| Task requirements |
Reproduce every line of the records below verbatim, keeping each one's original wording, spelling, and line order.

Top of Source material

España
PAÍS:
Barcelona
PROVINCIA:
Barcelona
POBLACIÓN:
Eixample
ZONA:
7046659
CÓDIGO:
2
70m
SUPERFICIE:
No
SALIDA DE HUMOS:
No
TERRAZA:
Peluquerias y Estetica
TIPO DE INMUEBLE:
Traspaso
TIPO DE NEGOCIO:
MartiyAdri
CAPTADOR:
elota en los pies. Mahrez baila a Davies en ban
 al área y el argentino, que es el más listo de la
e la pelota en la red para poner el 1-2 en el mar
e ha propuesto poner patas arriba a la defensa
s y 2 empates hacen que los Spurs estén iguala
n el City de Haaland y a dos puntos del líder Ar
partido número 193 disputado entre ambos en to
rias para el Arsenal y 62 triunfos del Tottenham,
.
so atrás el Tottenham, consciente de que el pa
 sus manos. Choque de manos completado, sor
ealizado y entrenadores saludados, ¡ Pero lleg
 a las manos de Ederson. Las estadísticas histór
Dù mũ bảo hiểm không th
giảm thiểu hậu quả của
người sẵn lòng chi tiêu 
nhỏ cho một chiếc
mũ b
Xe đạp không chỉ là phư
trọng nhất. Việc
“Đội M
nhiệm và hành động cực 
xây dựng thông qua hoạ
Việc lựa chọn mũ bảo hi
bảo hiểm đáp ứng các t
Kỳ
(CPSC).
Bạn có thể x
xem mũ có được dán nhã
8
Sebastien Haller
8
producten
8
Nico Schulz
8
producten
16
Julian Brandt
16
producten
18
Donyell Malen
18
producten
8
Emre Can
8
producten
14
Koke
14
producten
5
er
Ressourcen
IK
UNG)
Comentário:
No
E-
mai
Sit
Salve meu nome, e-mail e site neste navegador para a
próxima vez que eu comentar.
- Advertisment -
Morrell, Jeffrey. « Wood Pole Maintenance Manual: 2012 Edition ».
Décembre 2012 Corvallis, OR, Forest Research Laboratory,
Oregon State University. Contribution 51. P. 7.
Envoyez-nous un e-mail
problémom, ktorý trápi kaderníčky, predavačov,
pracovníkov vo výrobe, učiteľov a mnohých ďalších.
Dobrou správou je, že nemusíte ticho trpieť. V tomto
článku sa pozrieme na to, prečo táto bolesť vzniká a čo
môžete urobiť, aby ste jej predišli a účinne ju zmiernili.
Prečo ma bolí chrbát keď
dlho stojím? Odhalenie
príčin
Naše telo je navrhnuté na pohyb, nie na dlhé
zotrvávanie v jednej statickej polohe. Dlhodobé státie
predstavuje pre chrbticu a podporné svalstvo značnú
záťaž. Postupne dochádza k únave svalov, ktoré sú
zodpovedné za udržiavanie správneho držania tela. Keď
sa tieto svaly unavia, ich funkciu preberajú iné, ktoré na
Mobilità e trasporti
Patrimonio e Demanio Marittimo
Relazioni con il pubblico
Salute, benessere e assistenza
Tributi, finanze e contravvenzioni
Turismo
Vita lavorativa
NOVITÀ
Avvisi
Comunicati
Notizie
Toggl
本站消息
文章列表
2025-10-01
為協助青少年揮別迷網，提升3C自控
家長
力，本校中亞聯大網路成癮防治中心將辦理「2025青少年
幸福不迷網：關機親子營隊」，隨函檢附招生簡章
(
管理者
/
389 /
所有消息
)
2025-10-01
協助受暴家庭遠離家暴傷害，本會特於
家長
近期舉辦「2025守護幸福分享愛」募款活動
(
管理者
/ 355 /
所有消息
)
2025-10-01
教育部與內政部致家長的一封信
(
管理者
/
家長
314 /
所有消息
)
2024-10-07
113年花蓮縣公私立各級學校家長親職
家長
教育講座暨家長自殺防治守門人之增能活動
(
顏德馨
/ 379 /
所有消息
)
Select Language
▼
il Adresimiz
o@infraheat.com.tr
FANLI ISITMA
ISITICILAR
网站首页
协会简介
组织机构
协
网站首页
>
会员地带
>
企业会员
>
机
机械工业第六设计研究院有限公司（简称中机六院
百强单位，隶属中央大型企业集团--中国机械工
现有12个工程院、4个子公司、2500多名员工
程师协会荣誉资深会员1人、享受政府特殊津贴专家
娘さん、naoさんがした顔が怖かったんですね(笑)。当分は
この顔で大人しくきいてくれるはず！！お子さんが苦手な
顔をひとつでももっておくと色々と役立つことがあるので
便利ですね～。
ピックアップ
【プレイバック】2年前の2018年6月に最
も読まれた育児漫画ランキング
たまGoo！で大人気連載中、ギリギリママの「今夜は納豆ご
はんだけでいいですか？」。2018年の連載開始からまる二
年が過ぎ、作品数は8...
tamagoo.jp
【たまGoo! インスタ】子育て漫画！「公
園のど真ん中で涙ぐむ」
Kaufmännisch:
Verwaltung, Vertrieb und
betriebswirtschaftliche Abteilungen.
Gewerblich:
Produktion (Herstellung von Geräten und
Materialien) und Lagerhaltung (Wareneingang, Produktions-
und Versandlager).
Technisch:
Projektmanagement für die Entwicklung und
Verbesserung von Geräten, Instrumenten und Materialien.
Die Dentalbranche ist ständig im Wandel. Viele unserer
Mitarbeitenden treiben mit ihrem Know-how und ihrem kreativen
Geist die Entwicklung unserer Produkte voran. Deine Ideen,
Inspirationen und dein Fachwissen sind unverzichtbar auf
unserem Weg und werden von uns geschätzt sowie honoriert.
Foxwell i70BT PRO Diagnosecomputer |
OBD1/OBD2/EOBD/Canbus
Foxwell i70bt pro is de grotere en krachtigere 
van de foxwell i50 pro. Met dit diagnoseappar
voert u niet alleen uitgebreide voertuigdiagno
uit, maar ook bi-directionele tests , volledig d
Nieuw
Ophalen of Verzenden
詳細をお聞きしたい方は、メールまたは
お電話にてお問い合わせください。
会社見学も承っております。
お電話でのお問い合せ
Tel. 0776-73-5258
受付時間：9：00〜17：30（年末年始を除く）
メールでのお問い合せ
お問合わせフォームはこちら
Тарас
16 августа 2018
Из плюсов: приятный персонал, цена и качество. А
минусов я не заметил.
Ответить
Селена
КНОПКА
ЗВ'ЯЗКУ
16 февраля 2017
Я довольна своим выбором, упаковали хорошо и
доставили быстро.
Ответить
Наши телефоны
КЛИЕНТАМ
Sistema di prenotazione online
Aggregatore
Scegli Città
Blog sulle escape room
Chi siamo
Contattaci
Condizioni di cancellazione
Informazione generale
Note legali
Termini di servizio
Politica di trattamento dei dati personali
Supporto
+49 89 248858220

Bottom of Source material

| Solved problem |
España
PAÍS:
Barcelona
PROVINCIA:
Barcelona
POBLACIÓN:
Eixample
ZONA:
7046659
CÓDIGO:
2
70m
SUPERFICIE:
No
SALIDA DE HUMOS:
No
TERRAZA:
Peluquerias y Estetica
TIPO DE INMUEBLE:
Traspaso
TIPO DE NEGOCIO:
MartiyAdri
CAPTADOR:
elota en los pies. Mahrez baila a Davies en ban
 al área y el argentino, que es el más listo de la
e la pelota en la red para poner el 1-2 en el mar
e ha propuesto poner patas arriba a la defensa
s y 2 empates hacen que los Spurs estén iguala
n el City de Haaland y a dos puntos del líder Ar
partido número 193 disputado entre ambos en to
rias para el Arsenal y 62 triunfos del Tottenham,
.
so atrás el Tottenham, consciente de que el pa
 sus manos. Choque de manos completado, sor
ealizado y entrenadores saludados, ¡ Pero lleg
 a las manos de Ederson. Las estadísticas histór
Dù mũ bảo hiểm không th
giảm thiểu hậu quả của
người sẵn lòng chi tiêu 
nhỏ cho một chiếc
mũ b
Xe đạp không chỉ là phư
trọng nhất. Việc
“Đội M
nhiệm và hành động cực 
xây dựng thông qua hoạ
Việc lựa chọn mũ bảo hi
bảo hiểm đáp ứng các t
Kỳ
(CPSC).
Bạn có thể x
xem mũ có được dán nhã
8
Sebastien Haller
8
producten
8
Nico Schulz
8
producten
16
Julian Brandt
16
producten
18
Donyell Malen
18
producten
8
Emre Can
8
producten
14
Koke
14
producten
5
er
Ressourcen
IK
UNG)
Comentário:
No
E-
mai
Sit
Salve meu nome, e-mail e site neste navegador para a
próxima vez que eu comentar.
- Advertisment -
Morrell, Jeffrey. « Wood Pole Maintenance Manual: 2012 Edition ».
Décembre 2012 Corvallis, OR, Forest Research Laboratory,
Oregon State University. Contribution 51. P. 7.
Envoyez-nous un e-mail
problémom, ktorý trápi kaderníčky, predavačov,
pracovníkov vo výrobe, učiteľov a mnohých ďalších.
Dobrou správou je, že nemusíte ticho trpieť. V tomto
článku sa pozrieme na to, prečo táto bolesť vzniká a čo
môžete urobiť, aby ste jej predišli a účinne ju zmiernili.
Prečo ma bolí chrbát keď
dlho stojím? Odhalenie
príčin
Naše telo je navrhnuté na pohyb, nie na dlhé
zotrvávanie v jednej statickej polohe. Dlhodobé státie
predstavuje pre chrbticu a podporné svalstvo značnú
záťaž. Postupne dochádza k únave svalov, ktoré sú
zodpovedné za udržiavanie správneho držania tela. Keď
sa tieto svaly unavia, ich funkciu preberajú iné, ktoré na
Mobilità e trasporti
Patrimonio e Demanio Marittimo
Relazioni con il pubblico
Salute, benessere e assistenza
Tributi, finanze e contravvenzioni
Turismo
Vita lavorativa
NOVITÀ
Avvisi
Comunicati
Notizie
Toggl
本站消息
文章列表
2025-10-01
為協助青少年揮別迷網，提升3C自控
家長
力，本校中亞聯大網路成癮防治中心將辦理「2025青少年
幸福不迷網：關機親子營隊」，隨函檢附招生簡章
(
管理者
/
389 /
所有消息
)
2025-10-01
協助受暴家庭遠離家暴傷害，本會特於
家長
近期舉辦「2025守護幸福分享愛」募款活動
(
管理者
/ 355 /
所有消息
)
2025-10-01
教育部與內政部致家長的一封信
(
管理者
/
家長
314 /
所有消息
)
2024-10-07
113年花蓮縣公私立各級學校家長親職
家長
教育講座暨家長自殺防治守門人之增能活動
(
顏德馨
/ 379 /
所有消息
)
Select Language
▼
il Adresimiz
o@infraheat.com.tr
FANLI ISITMA
ISITICILAR
网站首页
协会简介
组织机构
协
网站首页
>
会员地带
>
企业会员
>
机
机械工业第六设计研究院有限公司（简称中机六院
百强单位，隶属中央大型企业集团--中国机械工
现有12个工程院、4个子公司、2500多名员工
程师协会荣誉资深会员1人、享受政府特殊津贴专家
娘さん、naoさんがした顔が怖かったんですね(笑)。当分は
この顔で大人しくきいてくれるはず！！お子さんが苦手な
顔をひとつでももっておくと色々と役立つことがあるので
便利ですね～。
ピックアップ
【プレイバック】2年前の2018年6月に最
も読まれた育児漫画ランキング
たまGoo！で大人気連載中、ギリギリママの「今夜は納豆ご
はんだけでいいですか？」。2018年の連載開始からまる二
年が過ぎ、作品数は8...
tamagoo.jp
【たまGoo! インスタ】子育て漫画！「公
園のど真ん中で涙ぐむ」
Kaufmännisch:
Verwaltung, Vertrieb und
betriebswirtschaftliche Abteilungen.
Gewerblich:
Produktion (Herstellung von Geräten und
Materialien) und Lagerhaltung (Wareneingang, Produktions-
und Versandlager).
Technisch:
Projektmanagement für die Entwicklung und
Verbesserung von Geräten, Instrumenten und Materialien.
Die Dentalbranche ist ständig im Wandel. Viele unserer
Mitarbeitenden treiben mit ihrem Know-how und ihrem kreativen
Geist die Entwicklung unserer Produkte voran. Deine Ideen,
Inspirationen und dein Fachwissen sind unverzichtbar auf
unserem Weg und werden von uns geschätzt sowie honoriert.
Foxwell i70BT PRO Diagnosecomputer |
OBD1/OBD2/EOBD/Canbus
Foxwell i70bt pro is de grotere en krachtigere 
van de foxwell i50 pro. Met dit diagnoseappar
voert u niet alleen uitgebreide voertuigdiagno
uit, maar ook bi-directionele tests , volledig d
Nieuw
Ophalen of Verzenden
詳細をお聞きしたい方は、メールまたは
お電話にてお問い合わせください。
会社見学も承っております。
お電話でのお問い合せ
Tel. 0776-73-5258
受付時間：9：00〜17：30（年末年始を除く）
メールでのお問い合せ
お問合わせフォームはこちら
Тарас
16 августа 2018
Из плюсов: приятный персонал, цена и качество. А
минусов я не заметил.
Ответить
Селена
КНОПКА
ЗВ'ЯЗКУ
16 февраля 2017
Я довольна своим выбором, упаковали хорошо и
доставили быстро.
Ответить
Наши телефоны
КЛИЕНТАМ
Sistema di prenotazione online
Aggregatore
Scegli Città
Blog sulle escape room
Chi siamo
Contattaci
Condizioni di cancellazione
Informazione generale
Note legali
Termini di servizio
Politica di trattamento dei dati personali
Supporto
+49 89 248858220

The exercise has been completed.